Unfortunately, I can't find any better device to prove a point I have than this one of the Toshiba Thrive. It's one heck of a nasty screen size for us here, but let's just get past the picture, okay?
Anyway, you'll see that the Thrive is, as far as tablets go, quite loaded in terms of ports. USB, HDMI, and mini-HDMI round out its wired connectivity options. But for people like me who have incredibly slow internet, that may be one of two things: not enough ports, or too many.
Since you've clicked past the break, let me take the opportunity to break away from that Toshiba thing and talk about how those ports should translate into the smaller devices that we talk about.
There are so many times that come up for me when I need to download something quite large from the internet, that I also have on some type of media around my house, but it's for a small device.

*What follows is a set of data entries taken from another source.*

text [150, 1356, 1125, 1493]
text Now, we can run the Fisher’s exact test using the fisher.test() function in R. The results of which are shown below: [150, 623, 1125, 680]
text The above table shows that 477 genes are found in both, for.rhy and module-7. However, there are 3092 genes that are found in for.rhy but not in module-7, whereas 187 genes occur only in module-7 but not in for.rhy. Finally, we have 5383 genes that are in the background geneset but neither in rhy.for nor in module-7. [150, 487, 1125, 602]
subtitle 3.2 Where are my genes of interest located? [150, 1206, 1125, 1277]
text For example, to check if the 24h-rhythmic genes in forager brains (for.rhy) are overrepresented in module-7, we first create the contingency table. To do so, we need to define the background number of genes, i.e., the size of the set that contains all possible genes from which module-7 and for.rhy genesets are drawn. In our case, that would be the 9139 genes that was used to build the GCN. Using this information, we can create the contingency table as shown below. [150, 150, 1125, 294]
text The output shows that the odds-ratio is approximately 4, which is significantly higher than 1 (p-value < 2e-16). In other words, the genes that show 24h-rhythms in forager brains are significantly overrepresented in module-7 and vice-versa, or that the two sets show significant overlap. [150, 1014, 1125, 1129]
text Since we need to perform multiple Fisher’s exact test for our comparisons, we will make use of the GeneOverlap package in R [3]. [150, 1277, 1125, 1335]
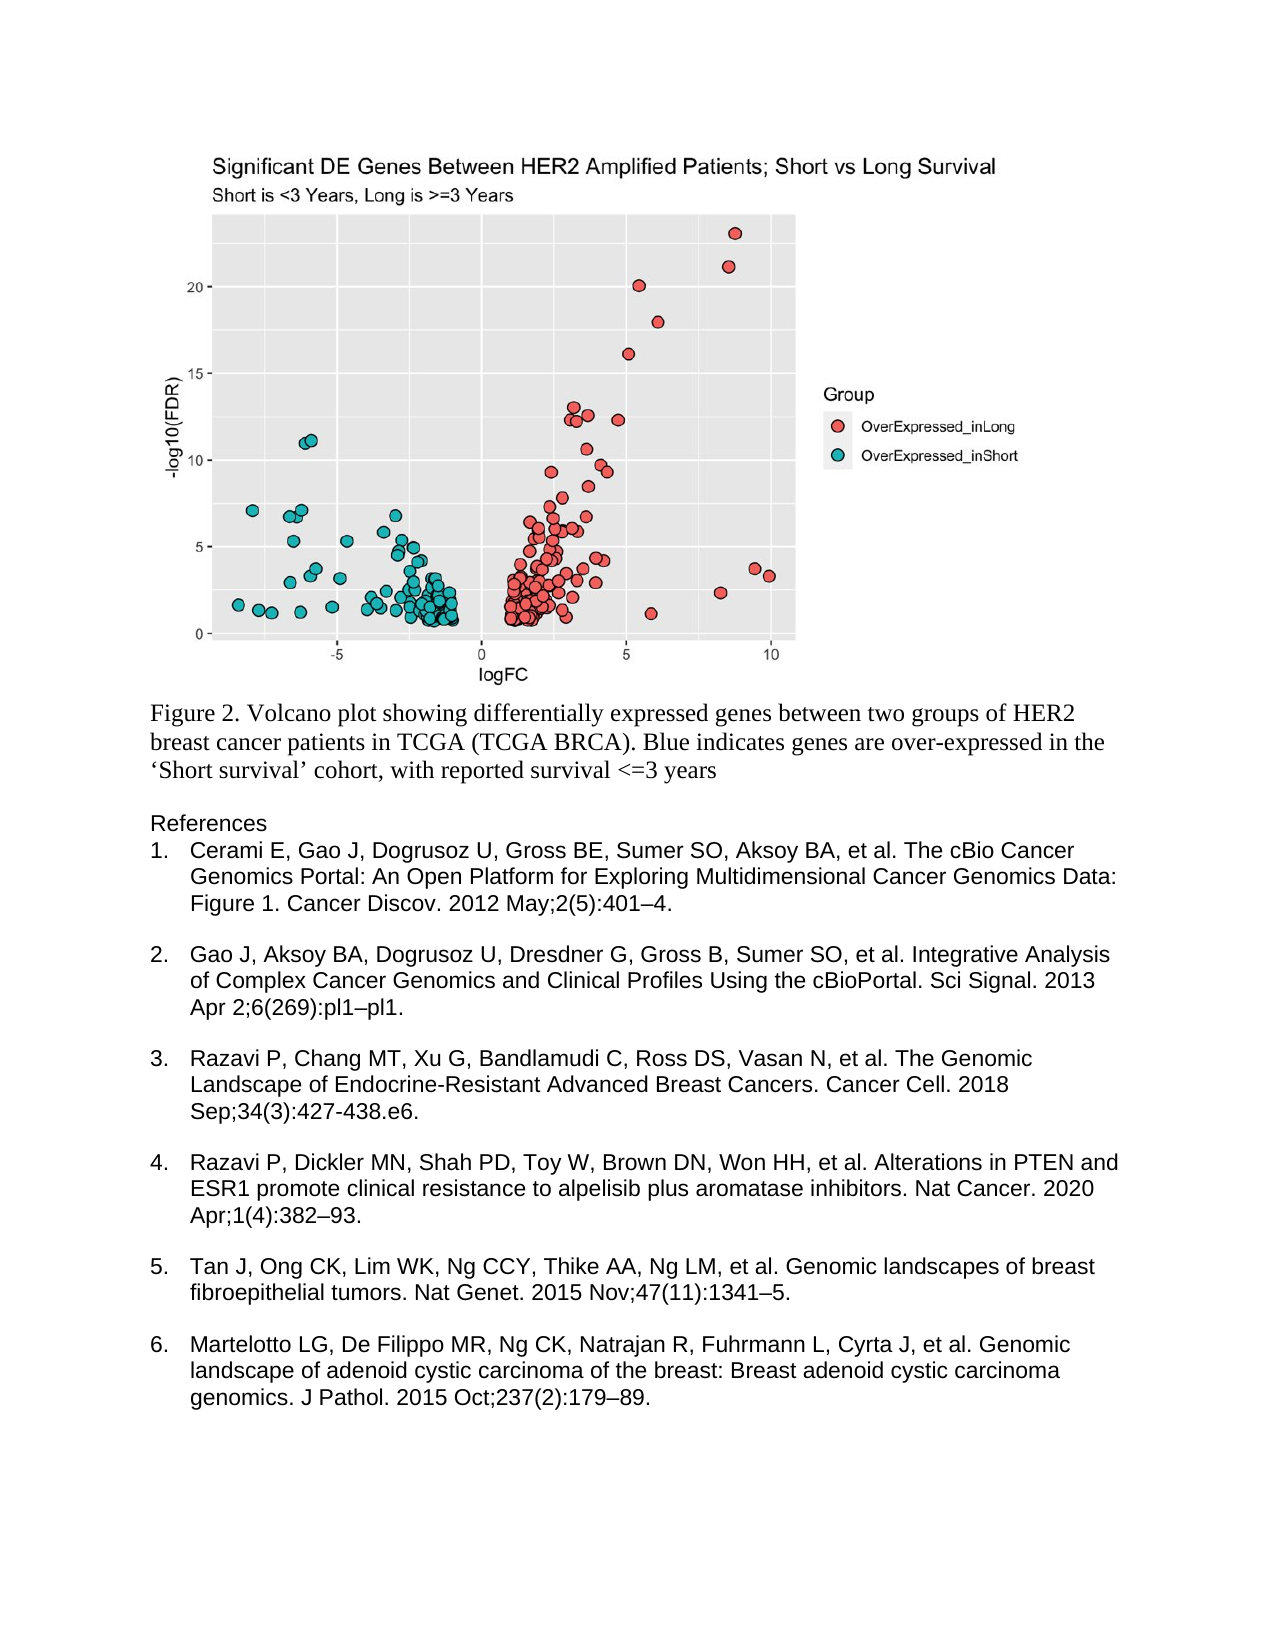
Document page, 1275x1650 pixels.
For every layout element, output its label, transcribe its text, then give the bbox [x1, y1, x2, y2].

text 2. Gao J, Aksoy BA, Dogrusoz U, Dresdner G, Gross B, Sumer SO, et al. Integrative Analysis of Complex Cancer Genomics and Clinical Profiles Using the cBioPortal. Sci Signal. 2013 Apr 2;6(269):pl1–pl1. [150, 941, 1125, 1020]
text 3. Razavi P, Chang MT, Xu G, Bandlamudi C, Ross DS, Vasan N, et al. The Genomic Landscape of Endocrine-Resistant Advanced Breast Cancers. Cancer Cell. 2018 Sep;34(3):427-438.e6. [150, 1045, 1125, 1124]
text 6. Martelotto LG, De Filippo MR, Ng CK, Natrajan R, Fuhrmann L, Cyrta J, et al. Genomic landscape of adenoid cystic carcinoma of the breast: Breast adenoid cystic carcinoma genomics. J Pathol. 2015 Oct;237(2):179–89. [150, 1331, 1125, 1410]
text 5. Tan J, Ong CK, Lim WK, Ng CCY, Thike AA, Ng LM, et al. Genomic landscapes of breast fibroepithelial tumors. Nat Genet. 2015 Nov;47(11):1341–5. [150, 1253, 1125, 1306]
picture [156, 150, 1035, 693]
text References [150, 810, 1125, 837]
text Figure 2. Volcano plot showing differentially expressed genes between two groups of HER2 breast cancer patients in TCGA (TCGA BRCA). Blue indicates genes are over-expressed in the ‘Short survival’ cohort, with reported survival <=3 years [150, 698, 1125, 784]
text 1. Cerami E, Gao J, Dogrusoz U, Gross BE, Sumer SO, Aksoy BA, et al. The cBio Cancer Genomics Portal: An Open Platform for Exploring Multidimensional Cancer Genomics Data: Figure 1. Cancer Discov. 2012 May;2(5):401–4. [150, 837, 1125, 916]
text 4. Razavi P, Dickler MN, Shah PD, Toy W, Brown DN, Won HH, et al. Alterations in PTEN and ESR1 promote clinical resistance to alpelisib plus aromatase inhibitors. Nat Cancer. 2020 Apr;1(4):382–93. [150, 1149, 1125, 1228]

Whether it be an album, a DVD, or even a restore file for my iPhone, I can't viably download it from the internet due to its speed. (Don't tell me it's my fault, either; it's the fastest I can afford.) What would come in handy are USB/FireWire ports with which I can transfer files between my devices.

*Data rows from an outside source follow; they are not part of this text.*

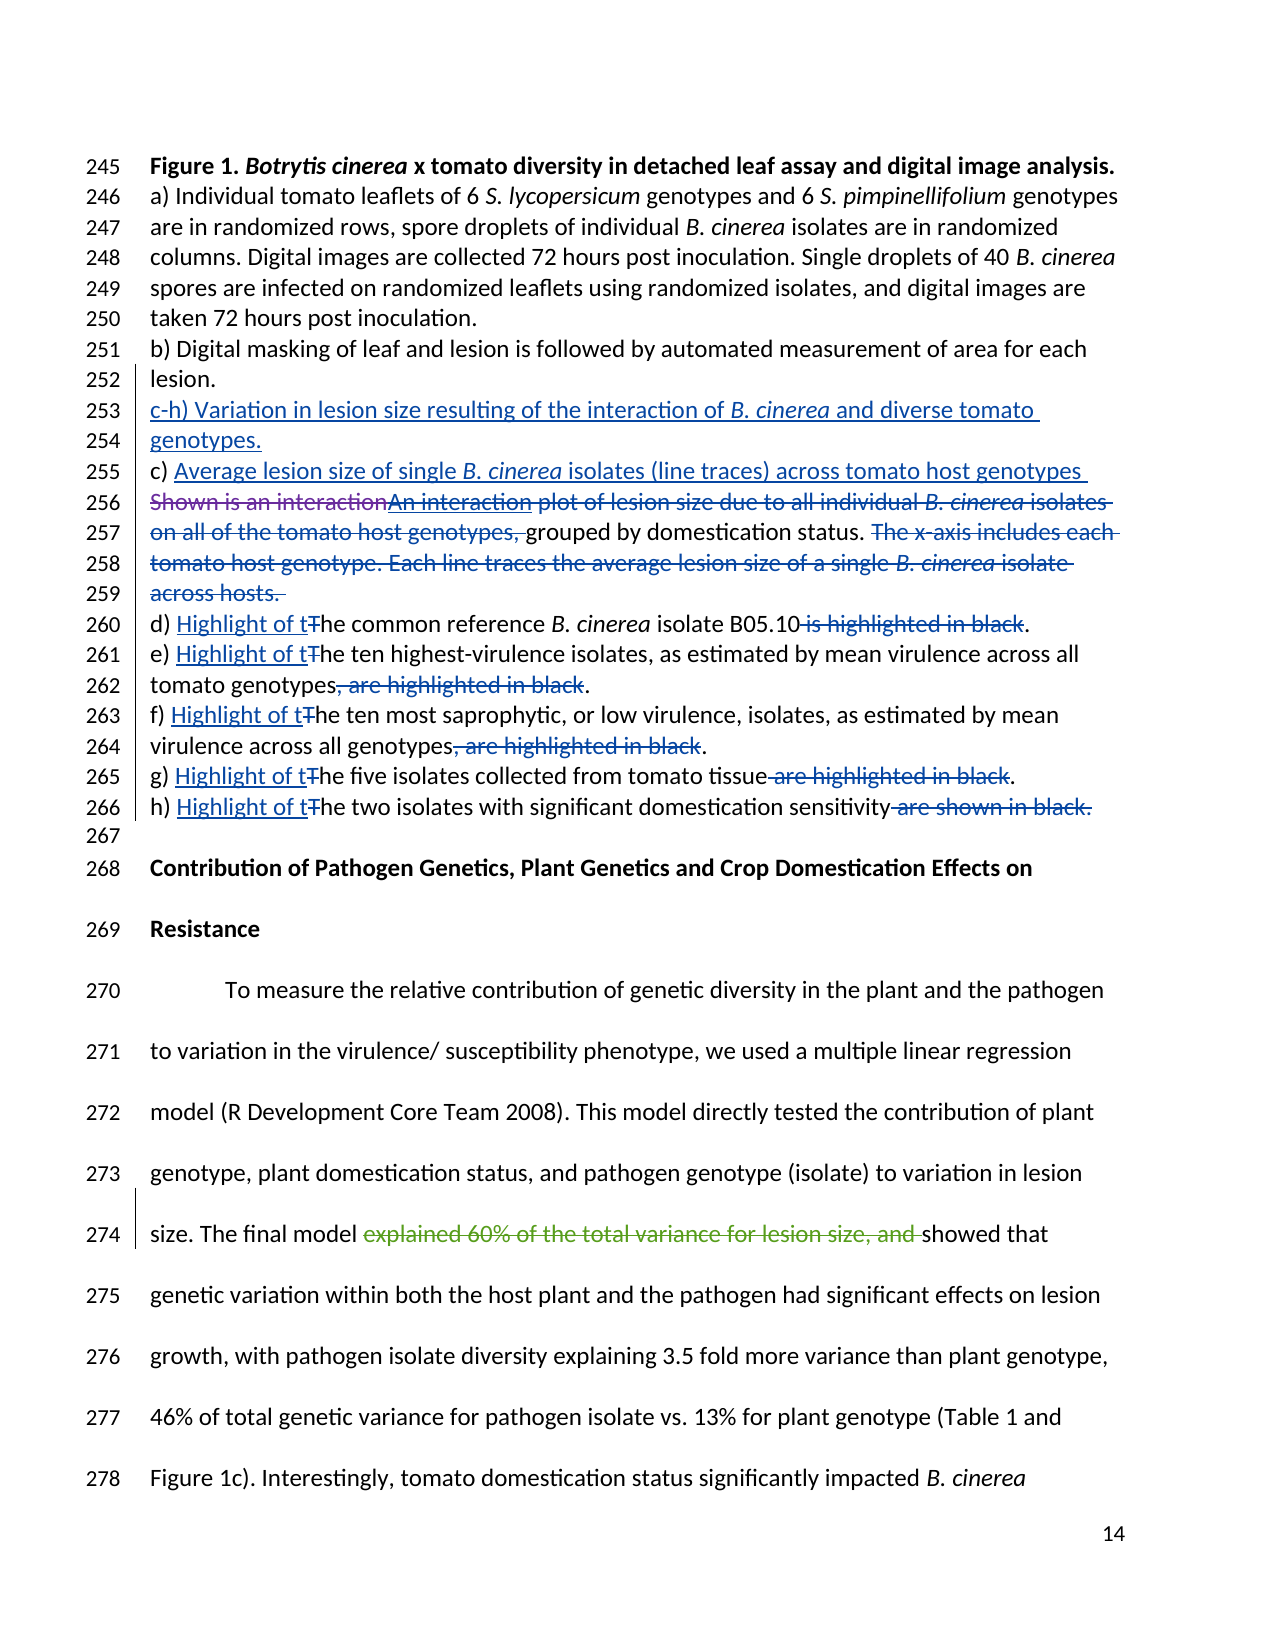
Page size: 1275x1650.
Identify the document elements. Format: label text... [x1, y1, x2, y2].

text b) Digital masking of leaf and lesion is followed by automated measurement of area for each lesion. [150, 333, 1125, 394]
text d) he common reference B. cinerea isolate B05.10. [150, 608, 1125, 638]
text Figure 1. Botrytis cinerea x tomato diversity in detached leaf assay and digital image analysis. a) Individual tomato leaflets of 6 S. lycopersicum genotypes and 6 S. pimpinellifolium genotypes are in randomized rows, spore droplets of individual B. cinerea isolates are in randomized columns. Digital images are collected 72 hours post inoculation. Single droplets of 40 B. cinerea spores are infected on randomized leaflets using randomized isolates, and digital images are taken 72 hours post inoculation. [150, 150, 1125, 333]
text f) he ten most saprophytic, or low virulence, isolates, as estimated by mean virulence across all genotypes. [150, 699, 1125, 760]
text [150, 974, 1125, 1493]
text Contribution of Pathogen Genetics, Plant Genetics and Crop Domestication Effects on Resistance [150, 852, 1125, 943]
text c) grouped by domestication status. [150, 455, 1125, 608]
text h) he two isolates with significant domestication sensitivity [150, 791, 1125, 821]
text e) he ten highest-virulence isolates, as estimated by mean virulence across all tomato genotypes. [150, 638, 1125, 699]
text g) he five isolates collected from tomato tissue. [150, 760, 1125, 791]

Is that what we need? More ports for faster data transfers?
On the flipside, however, too many ports might make our devices too big and bulky to carry around. FireWire is huge, and so is USB, to an extent. That Thrive (last time it's being mentioned, I promise!) is a relatively thick tablet. So what if we had one port to rule them all? I've talked about Thunderbolt giving both smartphones and tablets more capability, and I think that's what it's going to come down to, especially as more and more people start buying tablets in lieu of their desktops and laptops.
What do you think? Is that a lost cause? I know a lot of you have insanely fast internet, but I'm here in Farmtown USA, still with a connection that tops out at 1.5Mb/s down.